Editing this to reflect addition work:

Situation

I have 2 pandas dataframes of Twitter search tweets API data in which I have a common data key, author_id.

I'm using the join method.

Code is:

dfTW08 = dfTW07.join(dfTW04uf, on='author_id', how='left', lsuffix='', rsuffix='4')

Results

When I run that, everything comes out as expected, except that all the other dataframe (dfTW04uf) values come in as NaN. Including the values for the other dataframe's author_id column.

Assessment

I'm not getting any error messages, but have to think it's something about the datatypes. The other dataframe is a mix of int64, object, bool, and datetime datatypes. So it seems odd they'd all be unrecognized.
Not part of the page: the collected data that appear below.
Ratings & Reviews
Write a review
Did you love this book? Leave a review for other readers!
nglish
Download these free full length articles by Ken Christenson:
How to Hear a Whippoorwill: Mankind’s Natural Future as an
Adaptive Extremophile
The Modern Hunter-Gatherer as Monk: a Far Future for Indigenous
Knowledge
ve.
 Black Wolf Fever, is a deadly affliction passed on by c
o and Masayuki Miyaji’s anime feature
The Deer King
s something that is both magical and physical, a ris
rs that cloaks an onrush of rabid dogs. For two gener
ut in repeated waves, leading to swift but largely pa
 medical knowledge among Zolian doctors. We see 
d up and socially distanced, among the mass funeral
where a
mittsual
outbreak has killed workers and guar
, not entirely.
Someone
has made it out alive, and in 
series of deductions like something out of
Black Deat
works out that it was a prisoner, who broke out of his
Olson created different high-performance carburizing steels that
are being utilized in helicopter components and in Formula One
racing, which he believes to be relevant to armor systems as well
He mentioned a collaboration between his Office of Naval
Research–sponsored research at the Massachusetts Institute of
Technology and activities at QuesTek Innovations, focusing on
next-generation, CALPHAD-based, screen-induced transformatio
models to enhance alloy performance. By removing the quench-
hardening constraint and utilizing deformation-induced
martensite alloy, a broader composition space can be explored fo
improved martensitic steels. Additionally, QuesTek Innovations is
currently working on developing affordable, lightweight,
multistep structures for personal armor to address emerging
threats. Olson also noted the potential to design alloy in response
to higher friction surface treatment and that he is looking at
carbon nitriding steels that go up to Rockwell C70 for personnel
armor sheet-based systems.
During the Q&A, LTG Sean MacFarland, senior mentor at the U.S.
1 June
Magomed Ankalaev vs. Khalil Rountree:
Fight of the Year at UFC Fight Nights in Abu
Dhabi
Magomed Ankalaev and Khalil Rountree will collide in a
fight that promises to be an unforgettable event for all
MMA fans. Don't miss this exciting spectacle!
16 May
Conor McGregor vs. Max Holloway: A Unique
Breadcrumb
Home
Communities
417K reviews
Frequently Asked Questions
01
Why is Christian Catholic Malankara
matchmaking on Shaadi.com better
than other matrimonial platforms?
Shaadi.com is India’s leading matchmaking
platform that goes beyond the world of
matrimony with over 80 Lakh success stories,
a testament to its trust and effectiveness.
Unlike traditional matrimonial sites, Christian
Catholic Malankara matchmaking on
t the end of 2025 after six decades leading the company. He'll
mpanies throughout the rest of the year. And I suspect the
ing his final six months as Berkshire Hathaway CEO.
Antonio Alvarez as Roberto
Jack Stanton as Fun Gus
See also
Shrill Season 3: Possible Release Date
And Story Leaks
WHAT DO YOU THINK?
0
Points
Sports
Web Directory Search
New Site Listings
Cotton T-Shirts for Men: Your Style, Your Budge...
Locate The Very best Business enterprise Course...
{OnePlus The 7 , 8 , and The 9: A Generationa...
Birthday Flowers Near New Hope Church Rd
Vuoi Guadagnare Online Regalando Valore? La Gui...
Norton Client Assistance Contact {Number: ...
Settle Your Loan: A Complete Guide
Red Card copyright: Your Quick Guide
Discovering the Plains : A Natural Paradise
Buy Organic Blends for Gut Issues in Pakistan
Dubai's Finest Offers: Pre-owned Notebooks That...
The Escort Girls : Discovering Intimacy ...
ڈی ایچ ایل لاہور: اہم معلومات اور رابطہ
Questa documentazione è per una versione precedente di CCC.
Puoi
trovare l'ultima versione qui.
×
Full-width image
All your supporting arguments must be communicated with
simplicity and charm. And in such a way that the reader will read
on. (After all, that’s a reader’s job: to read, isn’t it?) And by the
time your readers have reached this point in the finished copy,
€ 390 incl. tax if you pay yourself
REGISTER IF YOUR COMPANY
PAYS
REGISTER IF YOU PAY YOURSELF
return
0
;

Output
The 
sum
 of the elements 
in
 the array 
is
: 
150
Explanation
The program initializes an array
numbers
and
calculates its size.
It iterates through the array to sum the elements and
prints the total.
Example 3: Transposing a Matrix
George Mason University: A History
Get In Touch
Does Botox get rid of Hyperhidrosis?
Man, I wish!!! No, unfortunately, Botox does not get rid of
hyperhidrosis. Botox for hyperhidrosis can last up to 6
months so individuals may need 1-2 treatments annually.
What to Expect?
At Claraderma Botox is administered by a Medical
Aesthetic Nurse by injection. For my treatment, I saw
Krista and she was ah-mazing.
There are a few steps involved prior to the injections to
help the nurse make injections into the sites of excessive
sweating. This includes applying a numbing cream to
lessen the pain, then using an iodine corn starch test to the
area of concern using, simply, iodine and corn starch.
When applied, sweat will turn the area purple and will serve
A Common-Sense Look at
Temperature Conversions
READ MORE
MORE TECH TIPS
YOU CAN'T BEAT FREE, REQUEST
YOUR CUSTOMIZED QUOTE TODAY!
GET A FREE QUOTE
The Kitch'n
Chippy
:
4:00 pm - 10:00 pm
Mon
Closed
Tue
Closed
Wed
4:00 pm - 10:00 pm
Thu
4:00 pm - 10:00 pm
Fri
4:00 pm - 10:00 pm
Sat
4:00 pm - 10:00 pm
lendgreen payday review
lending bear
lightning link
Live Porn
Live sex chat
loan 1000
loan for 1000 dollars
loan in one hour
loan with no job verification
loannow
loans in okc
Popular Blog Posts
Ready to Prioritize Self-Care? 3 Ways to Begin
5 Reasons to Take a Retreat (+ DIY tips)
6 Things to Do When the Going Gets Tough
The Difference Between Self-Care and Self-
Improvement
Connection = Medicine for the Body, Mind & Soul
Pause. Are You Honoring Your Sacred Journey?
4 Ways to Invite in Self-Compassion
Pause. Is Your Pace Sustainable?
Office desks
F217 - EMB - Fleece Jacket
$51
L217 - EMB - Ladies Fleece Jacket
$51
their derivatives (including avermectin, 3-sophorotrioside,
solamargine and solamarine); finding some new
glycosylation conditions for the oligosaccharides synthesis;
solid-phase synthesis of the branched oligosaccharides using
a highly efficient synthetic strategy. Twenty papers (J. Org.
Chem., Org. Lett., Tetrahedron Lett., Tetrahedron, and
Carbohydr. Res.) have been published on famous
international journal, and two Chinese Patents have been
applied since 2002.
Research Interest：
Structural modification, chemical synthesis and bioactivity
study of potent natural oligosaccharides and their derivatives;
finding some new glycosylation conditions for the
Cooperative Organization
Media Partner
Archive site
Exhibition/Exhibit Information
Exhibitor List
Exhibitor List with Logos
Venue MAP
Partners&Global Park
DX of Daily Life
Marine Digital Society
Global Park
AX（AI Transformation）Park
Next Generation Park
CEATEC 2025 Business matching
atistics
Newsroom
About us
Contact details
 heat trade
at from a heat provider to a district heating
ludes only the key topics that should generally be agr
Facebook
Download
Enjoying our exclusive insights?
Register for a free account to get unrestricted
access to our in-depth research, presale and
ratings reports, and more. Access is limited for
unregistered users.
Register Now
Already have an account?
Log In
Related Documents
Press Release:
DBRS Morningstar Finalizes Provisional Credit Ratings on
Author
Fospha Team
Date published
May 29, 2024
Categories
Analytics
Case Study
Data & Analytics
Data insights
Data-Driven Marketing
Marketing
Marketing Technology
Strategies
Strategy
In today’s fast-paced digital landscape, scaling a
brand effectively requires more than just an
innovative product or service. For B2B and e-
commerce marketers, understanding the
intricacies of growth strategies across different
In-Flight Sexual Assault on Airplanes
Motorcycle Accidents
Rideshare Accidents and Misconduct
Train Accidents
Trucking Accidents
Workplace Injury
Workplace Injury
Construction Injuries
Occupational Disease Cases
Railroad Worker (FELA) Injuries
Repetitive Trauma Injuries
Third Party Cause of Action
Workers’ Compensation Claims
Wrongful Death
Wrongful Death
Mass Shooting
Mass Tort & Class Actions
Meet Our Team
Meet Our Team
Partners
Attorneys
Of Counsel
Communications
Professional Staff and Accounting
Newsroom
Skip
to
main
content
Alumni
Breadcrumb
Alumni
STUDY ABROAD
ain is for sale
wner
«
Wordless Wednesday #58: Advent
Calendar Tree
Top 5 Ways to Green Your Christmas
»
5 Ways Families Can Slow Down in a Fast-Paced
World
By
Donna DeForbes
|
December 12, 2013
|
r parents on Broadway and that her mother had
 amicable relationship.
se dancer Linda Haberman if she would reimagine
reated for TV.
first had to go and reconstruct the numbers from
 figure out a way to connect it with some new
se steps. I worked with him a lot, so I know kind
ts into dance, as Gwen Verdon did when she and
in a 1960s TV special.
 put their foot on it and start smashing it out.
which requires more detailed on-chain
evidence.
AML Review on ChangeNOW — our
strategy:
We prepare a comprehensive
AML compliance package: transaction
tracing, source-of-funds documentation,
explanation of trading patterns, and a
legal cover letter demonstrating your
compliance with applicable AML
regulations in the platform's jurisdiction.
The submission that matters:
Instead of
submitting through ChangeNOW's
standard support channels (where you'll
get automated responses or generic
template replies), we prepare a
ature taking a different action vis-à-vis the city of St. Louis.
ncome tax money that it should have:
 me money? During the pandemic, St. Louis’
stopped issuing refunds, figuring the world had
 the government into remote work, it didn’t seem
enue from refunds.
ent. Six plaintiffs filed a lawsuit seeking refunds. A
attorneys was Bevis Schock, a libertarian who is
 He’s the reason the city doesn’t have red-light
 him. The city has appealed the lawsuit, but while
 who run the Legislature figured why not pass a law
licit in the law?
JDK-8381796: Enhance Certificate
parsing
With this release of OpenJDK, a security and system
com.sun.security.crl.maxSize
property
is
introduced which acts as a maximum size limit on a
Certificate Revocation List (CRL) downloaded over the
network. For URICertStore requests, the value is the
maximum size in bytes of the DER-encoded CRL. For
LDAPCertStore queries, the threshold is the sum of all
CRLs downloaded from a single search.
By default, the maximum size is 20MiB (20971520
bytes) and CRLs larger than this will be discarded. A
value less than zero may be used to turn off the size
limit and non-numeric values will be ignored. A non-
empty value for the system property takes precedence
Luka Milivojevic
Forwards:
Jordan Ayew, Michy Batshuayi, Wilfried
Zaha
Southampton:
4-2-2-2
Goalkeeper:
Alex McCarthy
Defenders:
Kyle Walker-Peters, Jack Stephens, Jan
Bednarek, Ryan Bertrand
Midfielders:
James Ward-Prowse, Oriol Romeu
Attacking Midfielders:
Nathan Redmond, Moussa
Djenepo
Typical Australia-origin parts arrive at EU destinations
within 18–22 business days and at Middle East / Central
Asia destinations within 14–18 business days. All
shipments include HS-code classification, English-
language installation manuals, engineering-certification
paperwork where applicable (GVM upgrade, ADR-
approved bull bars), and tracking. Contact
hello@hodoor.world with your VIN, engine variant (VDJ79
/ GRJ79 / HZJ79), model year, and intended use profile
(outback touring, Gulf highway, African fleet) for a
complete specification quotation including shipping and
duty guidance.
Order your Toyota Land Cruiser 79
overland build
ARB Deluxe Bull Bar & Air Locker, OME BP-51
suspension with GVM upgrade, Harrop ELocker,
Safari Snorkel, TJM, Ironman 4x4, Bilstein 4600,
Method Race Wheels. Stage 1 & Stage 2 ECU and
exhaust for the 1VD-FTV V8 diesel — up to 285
Any suggestions on how to troubleshoot this greatly appreciated.

CodePudding user response：

Couldn't figure out the NaN issue using join, but was able to merge the databases with this:

callingdf.merge(otherdf, on='author_id', how='left', indicator=True)

Then did sort_values and drop_duplicates to get the final list I wanted.

CodePudding user response：

You can use merge instead of join since merge had everything join does but with more "power". (anything you can do with join you can do with merge)

I am assuming the NaN is coming up since the results aren't being discarded when you asked the first join to use on author ID and then include suffixes fo x an y. When you left join with merge you are discarding the non matches without any x and y suffixes.